◆ WORK TO BE COMPLETED ◆
Copy the lines below that contain "Screening".

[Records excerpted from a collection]
┏━━

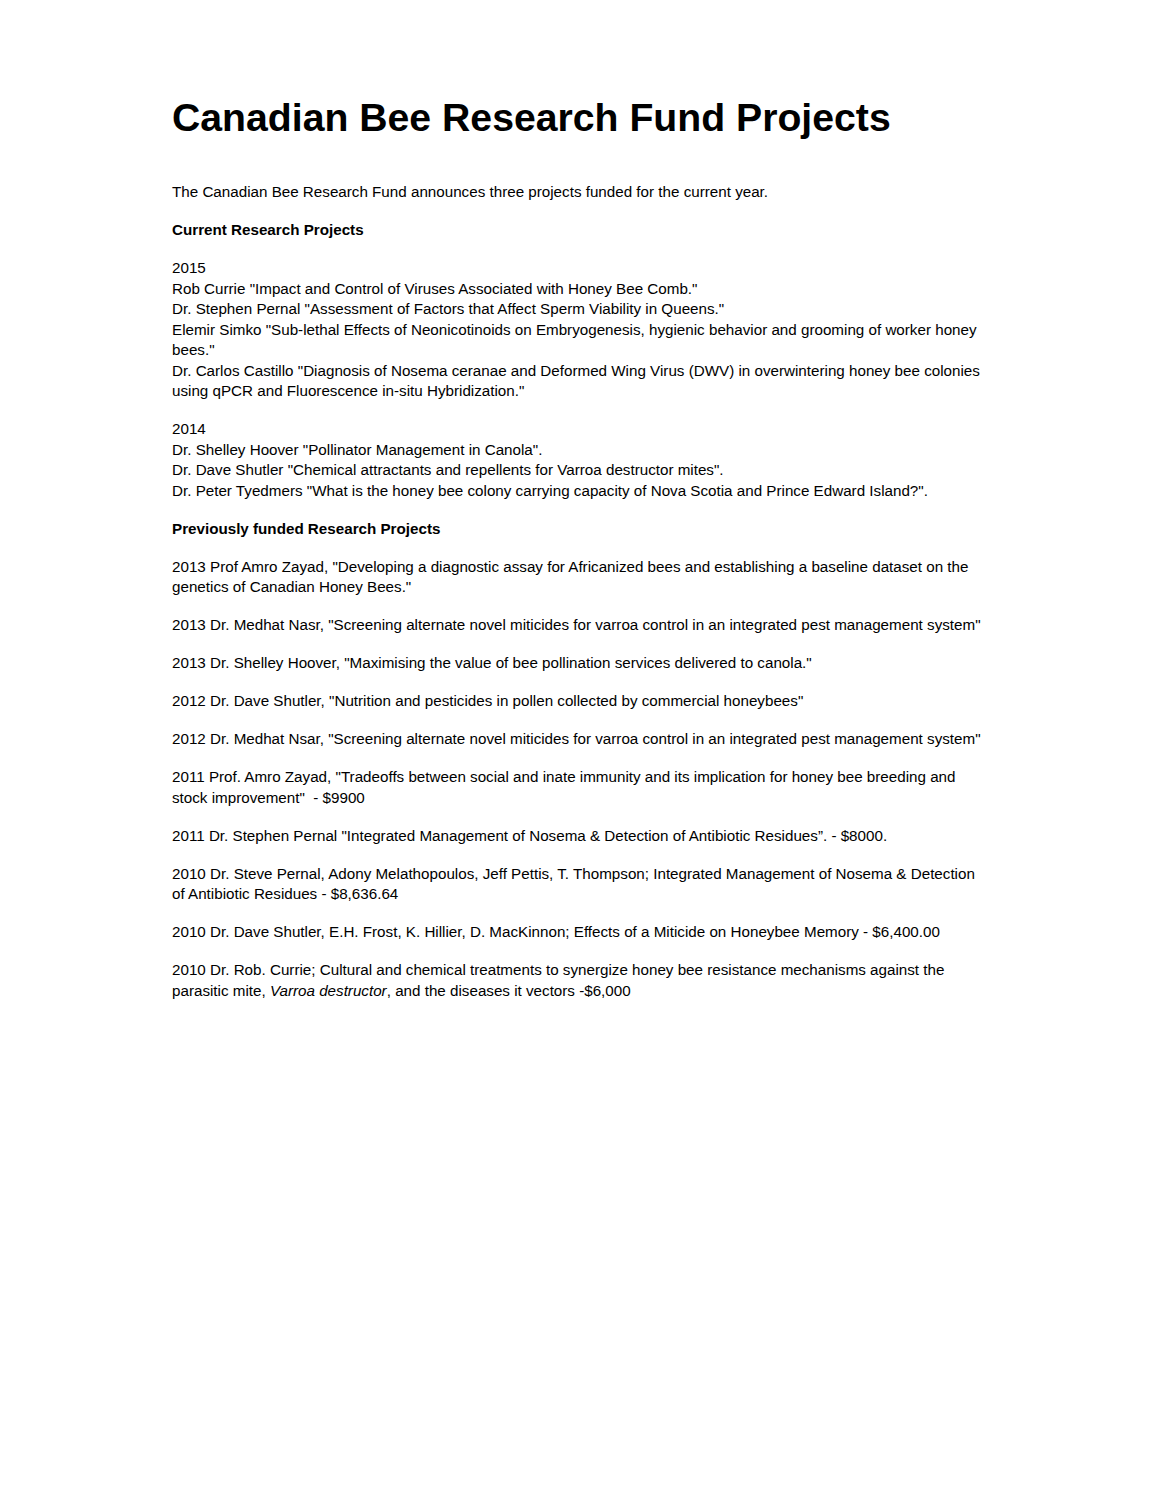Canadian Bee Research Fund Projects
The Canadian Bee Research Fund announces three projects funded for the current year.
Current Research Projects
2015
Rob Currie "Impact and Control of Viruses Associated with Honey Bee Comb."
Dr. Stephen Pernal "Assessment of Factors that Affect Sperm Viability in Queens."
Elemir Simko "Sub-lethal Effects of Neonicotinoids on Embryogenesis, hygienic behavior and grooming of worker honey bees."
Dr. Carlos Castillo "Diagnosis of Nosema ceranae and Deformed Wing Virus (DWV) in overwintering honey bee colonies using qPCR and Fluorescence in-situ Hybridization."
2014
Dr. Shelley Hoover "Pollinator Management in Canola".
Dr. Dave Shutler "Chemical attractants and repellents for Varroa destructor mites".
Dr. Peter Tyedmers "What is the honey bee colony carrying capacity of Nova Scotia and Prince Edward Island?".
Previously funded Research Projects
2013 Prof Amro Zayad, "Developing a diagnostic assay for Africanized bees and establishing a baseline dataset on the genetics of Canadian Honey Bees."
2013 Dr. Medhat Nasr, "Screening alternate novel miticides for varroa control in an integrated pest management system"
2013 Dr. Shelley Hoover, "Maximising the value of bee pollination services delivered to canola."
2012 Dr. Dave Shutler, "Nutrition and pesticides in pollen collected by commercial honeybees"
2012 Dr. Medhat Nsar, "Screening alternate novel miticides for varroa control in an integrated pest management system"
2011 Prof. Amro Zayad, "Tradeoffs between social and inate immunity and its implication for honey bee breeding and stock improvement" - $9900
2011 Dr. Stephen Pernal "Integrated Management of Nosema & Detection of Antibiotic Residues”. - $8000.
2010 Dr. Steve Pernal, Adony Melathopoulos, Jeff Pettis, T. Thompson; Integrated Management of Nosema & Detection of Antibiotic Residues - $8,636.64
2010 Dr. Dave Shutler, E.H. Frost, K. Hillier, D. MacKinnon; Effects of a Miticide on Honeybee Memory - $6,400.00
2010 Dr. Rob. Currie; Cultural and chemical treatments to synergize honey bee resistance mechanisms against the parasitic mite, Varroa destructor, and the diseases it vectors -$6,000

┗━━

◆ TASK ANSWER ◆
2013 Dr. Medhat Nasr, "Screening alternate novel miticides for varroa control in an integrated pest management system"
2012 Dr. Medhat Nsar, "Screening alternate novel miticides for varroa control in an integrated pest management system"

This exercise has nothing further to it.